Friday, August 29, 2008

Mailbag Friday!

A friend writes,

Okay so I'm reading the book of Proverbs so there's going to be a lot of questions coming at ya buddy. Chapter 10 verse 3; can you please explain what this verse means? 'The LORD will not allow the righteous soul to famish, But He casts away the desire of the wicked.'

Say hi to the wife and kids.

Thanks Nads,

Well, obviously I am not qualified to explain what it means but note what St. John Chrysostom writes:

Have I been stripped of every thing,” one says, “and do you bid me keep silent? Have I been shamefully used, and do you exhort me to bear it meekly? And how shall I be able?” Nay, but it is most easy if thou wilt look up unto heaven; if thou wilt behold the beauty that is in sight; and whither God hath promised to receive thee, if thou bear wrong nobly. Do this then; and looking up unto the heaven, think that thou art made like unto Him that sitteth there upon the Cherubim. For He also was injured and He bore it; He was reproached and avenged not Himself; and was beaten, yet He asserted not His cause. Nay, He made return, in the contrary kind, to those who did such things, even in benefits without number; and He commanded us to be imitators of Him.


Consider that thou camest naked out of thy mother’s womb, and that naked both thou and he that hath done thee wrong shall depart; rather, he for his part, with innumerable wounds, breeding worms. Consider that things present are but for a season; count over the tombs of thine ancestors; acquaint thyself accurately with past events; and thou shalt see that the wrong-doer hath made thee stronger. For his own passion he hath aggravated, his covetousness I mean; but yours, he hath alleviated…


And besides all this, he hath set you free from cares, agony, envy, informers, trouble, worry, perpetual fear; and the foul mass of evils he hath heaped upon his own head.

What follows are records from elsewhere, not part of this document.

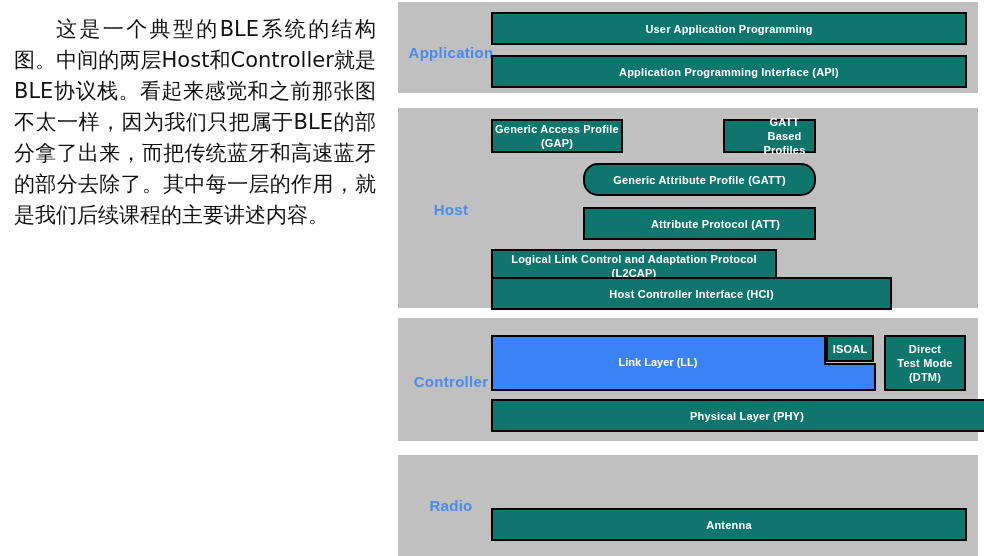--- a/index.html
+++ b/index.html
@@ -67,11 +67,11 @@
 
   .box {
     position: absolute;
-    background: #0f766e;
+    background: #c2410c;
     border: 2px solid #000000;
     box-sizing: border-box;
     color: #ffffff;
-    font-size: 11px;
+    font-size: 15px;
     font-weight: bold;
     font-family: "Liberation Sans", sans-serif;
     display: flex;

“What then,” saith one, “if I have to struggle with hunger?” Thou endurest this with Paul, who saith, (1 Cor. iv. 10.) “Even unto this present hour we both hunger, and thirst, and are naked.” But he did it, you will say, “for God’s sake:” do thou it also for God’s sake. For when thou abstainest from avenging, thou dost so for God’s sake.


“But he that wronged me, takes his pleasure with the wealthy.” Nay, rather with the devil. But be you crowned with Paul.


Therefore fear not hunger, for “The LORD will not allow the righteous soul to famish, but He casts away the desire of the wicked.”

There are a couple of points here:

1. Look to the righteous One, sitting upon the Cherubim, who bore many evils and bids us to follow him.

2. Consider the passing nature of this life.

3. Look closely, and see what the person may have inadvertently relieved you from and heaped upon himself.